* **SOURCE DOCUMENT**:
┏━━
And the other is our sales and marketing efforts, importantly internationally. So we're investing to capture the opportunity. It's the right thing to do. It's the best thing from a long-term value creation for our shareholders. And the time is now. So we have to invest now. It's a conscious decision we've made in order to seize the opportunity.

And we've seen enough proof points that we're confident we have the ability to do it. We're not doing it recklessly. So yes, that’s what we're doing..

Mike Walkley

Okay, thanks. That makes total sense. And last question from me and I'll pass it on. Just going back to the Ctrack SaaS business, sounds like the consumer's are – here you’re starting to roll off. Steve, can you just help us maybe think about how much of the sub basis left there? And you talked about maybe that business stabilizing and starting to grow.

You have to think maybe about longer term growth in that business once the lower end consumers are done rolling off.

Thank you?.

Steve Smith

Yes, I’ll make a comment. I’ll just add John Weldon is here, who runs that business as you, so I’ll just make a quick comment. Just a backdrop for those that may not be aware, we made a conscious decision to roll off – run off the book, if you will. The consumer business is principally South Africa.

Why is that? Low ARPU, a high churn just had very poor returns in that business. It was just not really a good book business. And so therefore what we did was we focused our efforts on fleet, and we focused our efforts on aviation, higher ARPU, better return, longer term contracts, and frankly less cash burn.

So that was the strategy behind it and we deliberately therefore, run off the consumer book. It was part of our fundamental strategy. So that it is moving along, we are getting our wish. The book is running off as we expected some slight variations in the trend line, but it's basically doing what we thought we would do.

I know, John you want to answer that?.

John Weldon

Yes, I think Dan you've nailed it. The only thing is as we still expect to see revenue from that throughout 2020 as well. So it is declining quarter-over-quarter, but at the rate it’s declining there will still be people on the book for the back half of this year and the remainder of 2020..
┗━━
* **DIRECTIONS**:
(A) According to the earnings call excerpt, in which country is the consumer business principally based?
(B) Pick up the earnings call excerpt after its final sentence and continue it.

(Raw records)
┏━━
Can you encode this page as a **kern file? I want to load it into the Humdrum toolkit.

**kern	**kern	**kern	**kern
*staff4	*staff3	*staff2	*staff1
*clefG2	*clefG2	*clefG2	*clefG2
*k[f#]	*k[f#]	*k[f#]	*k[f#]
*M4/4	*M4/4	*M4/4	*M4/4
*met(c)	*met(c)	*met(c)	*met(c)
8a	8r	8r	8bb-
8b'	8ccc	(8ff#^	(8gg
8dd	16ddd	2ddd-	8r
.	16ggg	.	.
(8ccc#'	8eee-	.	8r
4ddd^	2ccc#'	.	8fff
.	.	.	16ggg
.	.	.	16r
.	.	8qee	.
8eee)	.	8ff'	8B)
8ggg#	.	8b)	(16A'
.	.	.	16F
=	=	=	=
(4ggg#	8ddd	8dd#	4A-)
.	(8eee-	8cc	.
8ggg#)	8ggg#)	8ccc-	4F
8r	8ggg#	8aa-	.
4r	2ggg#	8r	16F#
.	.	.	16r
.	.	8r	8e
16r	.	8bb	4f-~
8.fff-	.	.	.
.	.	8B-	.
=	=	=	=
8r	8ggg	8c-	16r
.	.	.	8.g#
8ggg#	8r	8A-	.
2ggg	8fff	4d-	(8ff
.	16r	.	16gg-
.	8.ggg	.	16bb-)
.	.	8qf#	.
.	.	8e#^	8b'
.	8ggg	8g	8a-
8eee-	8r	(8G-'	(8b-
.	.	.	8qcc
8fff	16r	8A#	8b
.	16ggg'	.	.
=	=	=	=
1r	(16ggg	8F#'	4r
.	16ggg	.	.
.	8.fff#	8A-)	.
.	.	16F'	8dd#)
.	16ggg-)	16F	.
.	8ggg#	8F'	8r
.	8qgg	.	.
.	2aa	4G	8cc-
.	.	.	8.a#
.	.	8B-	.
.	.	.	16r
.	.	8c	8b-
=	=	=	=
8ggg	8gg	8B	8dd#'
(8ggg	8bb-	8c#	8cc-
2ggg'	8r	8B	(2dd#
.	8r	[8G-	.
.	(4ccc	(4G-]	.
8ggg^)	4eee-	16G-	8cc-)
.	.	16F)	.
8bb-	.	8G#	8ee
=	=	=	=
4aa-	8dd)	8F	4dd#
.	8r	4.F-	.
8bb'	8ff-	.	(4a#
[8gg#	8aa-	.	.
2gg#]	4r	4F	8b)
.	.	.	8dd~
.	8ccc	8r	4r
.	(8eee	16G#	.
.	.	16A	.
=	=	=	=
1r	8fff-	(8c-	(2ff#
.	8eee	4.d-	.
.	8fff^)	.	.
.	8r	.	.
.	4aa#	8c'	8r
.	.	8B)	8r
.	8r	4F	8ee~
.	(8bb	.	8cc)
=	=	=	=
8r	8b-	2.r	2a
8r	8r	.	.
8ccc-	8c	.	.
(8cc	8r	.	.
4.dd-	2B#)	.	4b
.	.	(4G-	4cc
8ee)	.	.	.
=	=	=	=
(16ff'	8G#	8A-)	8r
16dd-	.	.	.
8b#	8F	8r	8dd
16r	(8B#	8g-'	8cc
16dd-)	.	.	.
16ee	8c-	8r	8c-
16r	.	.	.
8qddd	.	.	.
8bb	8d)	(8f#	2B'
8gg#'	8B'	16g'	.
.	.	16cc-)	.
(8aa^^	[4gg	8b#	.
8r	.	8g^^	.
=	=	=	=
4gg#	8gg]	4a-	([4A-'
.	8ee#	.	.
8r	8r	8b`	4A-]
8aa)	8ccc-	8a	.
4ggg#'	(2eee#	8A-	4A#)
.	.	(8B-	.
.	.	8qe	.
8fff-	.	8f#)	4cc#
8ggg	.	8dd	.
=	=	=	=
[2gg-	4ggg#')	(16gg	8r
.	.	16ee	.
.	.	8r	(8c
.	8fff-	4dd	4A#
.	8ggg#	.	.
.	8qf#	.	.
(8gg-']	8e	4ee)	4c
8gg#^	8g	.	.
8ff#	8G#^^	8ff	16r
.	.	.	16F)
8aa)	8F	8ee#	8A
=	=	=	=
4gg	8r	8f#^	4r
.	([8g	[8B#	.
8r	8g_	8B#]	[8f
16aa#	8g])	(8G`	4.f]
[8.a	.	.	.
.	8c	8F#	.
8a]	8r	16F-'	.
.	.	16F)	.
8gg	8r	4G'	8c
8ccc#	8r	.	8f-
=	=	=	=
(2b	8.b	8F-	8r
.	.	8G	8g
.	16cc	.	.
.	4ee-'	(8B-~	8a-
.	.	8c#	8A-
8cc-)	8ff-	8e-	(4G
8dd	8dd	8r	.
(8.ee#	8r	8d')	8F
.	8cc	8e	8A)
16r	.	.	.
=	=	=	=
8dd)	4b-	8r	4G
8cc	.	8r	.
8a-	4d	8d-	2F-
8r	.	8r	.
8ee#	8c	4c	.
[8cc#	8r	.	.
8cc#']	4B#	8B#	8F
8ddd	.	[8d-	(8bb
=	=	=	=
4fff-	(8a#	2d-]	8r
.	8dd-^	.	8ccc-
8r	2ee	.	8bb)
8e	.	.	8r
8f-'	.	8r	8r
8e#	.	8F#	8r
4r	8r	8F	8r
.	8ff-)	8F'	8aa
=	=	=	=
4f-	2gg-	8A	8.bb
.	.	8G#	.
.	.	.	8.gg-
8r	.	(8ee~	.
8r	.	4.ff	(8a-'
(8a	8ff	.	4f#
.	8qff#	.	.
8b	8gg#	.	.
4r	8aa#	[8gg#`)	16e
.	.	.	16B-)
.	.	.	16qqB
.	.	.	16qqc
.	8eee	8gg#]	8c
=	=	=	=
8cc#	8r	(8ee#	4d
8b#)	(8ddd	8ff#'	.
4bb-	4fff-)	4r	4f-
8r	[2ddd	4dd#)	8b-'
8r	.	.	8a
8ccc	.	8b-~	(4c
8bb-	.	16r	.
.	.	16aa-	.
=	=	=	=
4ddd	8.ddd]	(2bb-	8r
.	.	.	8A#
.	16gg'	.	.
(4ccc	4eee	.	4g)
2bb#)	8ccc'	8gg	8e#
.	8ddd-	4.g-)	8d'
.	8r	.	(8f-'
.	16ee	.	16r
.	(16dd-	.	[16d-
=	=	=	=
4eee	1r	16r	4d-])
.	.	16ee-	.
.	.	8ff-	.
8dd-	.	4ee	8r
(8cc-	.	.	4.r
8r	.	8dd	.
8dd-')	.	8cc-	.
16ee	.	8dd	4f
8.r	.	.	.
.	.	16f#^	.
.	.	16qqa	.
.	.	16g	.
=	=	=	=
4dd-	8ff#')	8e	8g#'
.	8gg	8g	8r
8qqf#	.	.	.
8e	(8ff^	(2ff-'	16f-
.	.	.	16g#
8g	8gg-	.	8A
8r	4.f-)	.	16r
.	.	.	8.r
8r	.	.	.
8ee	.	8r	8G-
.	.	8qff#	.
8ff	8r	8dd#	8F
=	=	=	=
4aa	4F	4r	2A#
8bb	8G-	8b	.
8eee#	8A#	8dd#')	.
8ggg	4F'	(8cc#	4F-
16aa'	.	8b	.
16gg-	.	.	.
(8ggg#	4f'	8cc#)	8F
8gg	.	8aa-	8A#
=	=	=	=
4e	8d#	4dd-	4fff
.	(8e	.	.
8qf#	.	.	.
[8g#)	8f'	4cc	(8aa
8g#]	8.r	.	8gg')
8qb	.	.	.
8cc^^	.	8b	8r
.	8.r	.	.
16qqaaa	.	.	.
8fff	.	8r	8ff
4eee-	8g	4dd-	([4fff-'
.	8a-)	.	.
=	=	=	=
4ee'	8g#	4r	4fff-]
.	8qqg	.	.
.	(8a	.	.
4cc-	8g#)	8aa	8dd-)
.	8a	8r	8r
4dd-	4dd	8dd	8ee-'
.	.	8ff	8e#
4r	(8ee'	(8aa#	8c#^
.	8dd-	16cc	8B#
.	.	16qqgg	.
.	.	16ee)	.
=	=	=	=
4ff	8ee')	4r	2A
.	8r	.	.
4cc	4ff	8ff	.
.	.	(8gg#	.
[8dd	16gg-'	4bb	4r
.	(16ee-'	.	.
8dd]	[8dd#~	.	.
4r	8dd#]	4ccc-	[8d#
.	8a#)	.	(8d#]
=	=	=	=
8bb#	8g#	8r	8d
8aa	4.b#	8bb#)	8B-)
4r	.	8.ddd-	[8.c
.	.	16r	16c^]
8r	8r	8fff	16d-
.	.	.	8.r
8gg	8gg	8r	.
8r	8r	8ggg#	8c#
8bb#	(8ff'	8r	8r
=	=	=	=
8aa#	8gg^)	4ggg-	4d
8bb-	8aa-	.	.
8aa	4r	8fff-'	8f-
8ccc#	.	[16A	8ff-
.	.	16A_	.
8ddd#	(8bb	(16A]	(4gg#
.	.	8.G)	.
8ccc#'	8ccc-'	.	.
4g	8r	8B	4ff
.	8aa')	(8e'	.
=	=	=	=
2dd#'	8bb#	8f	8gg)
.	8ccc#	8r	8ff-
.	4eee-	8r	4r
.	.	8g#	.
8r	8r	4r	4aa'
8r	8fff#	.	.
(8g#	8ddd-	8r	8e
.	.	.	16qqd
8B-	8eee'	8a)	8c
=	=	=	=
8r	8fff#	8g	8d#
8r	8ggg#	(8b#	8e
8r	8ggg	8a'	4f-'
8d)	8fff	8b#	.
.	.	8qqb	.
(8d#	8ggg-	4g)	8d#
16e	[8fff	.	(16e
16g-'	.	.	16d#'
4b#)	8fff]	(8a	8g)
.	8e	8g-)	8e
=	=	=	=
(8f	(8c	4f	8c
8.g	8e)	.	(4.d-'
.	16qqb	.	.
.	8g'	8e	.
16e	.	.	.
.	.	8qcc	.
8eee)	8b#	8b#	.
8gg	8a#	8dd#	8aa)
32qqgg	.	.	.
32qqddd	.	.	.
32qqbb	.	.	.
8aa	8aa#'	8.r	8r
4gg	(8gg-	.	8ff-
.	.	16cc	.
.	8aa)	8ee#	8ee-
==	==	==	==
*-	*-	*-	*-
┗━━
* **EXPECTED RESPONSES**:
(A) South Africa.

(B)
Steve Smith

Yes. I suppose the nuance there also I should mention is that the poor returns was really about capturing new customers. But once the device is paid for and you're actually in the run rate business, in other words your along in this subscription revenue, it does generate a modest profit contribution. So we are not acquiring new customers.

However, of existing customers that wish to renew, we are renewing them because that is a positive contributor..

Mike Walkley

Got it. Thank you..

Operator

Your next question comes from Jaeson Schmidt with Lake Street. Please go ahead..

Jaeson Schmidt

Hey guys, thanks for taking my questions. Just looking at the industrial IoT business, just curious if you could comment on if there's any particular end market you're seeing particular strength from that's been a surprise for you guys..

Dan Mondor

one is oil and gas and the other is financial services vertical where those are – there's a big demand for video, a complete turnkey video span solution..

Ashish Sharma

Jaeson, in addition to what Dan said, these products are really designed to improve both as well as backup connectivity.

And there are a lot of applications out there, video surveillance to connected infrastructure, connected transportation, obviously the first responder applications, there are plenty of those applications in the market, connected retails, so we are seeing interest from multiple different markets that we can enable with a gigabit router, which is much more than any other solution in the market has had in the past.

So just having that big pipe out there, being able to connect these remote assets and infrastructure and vehicles is that – that's the market we are going after right now..

Dan Mondor

Yeah.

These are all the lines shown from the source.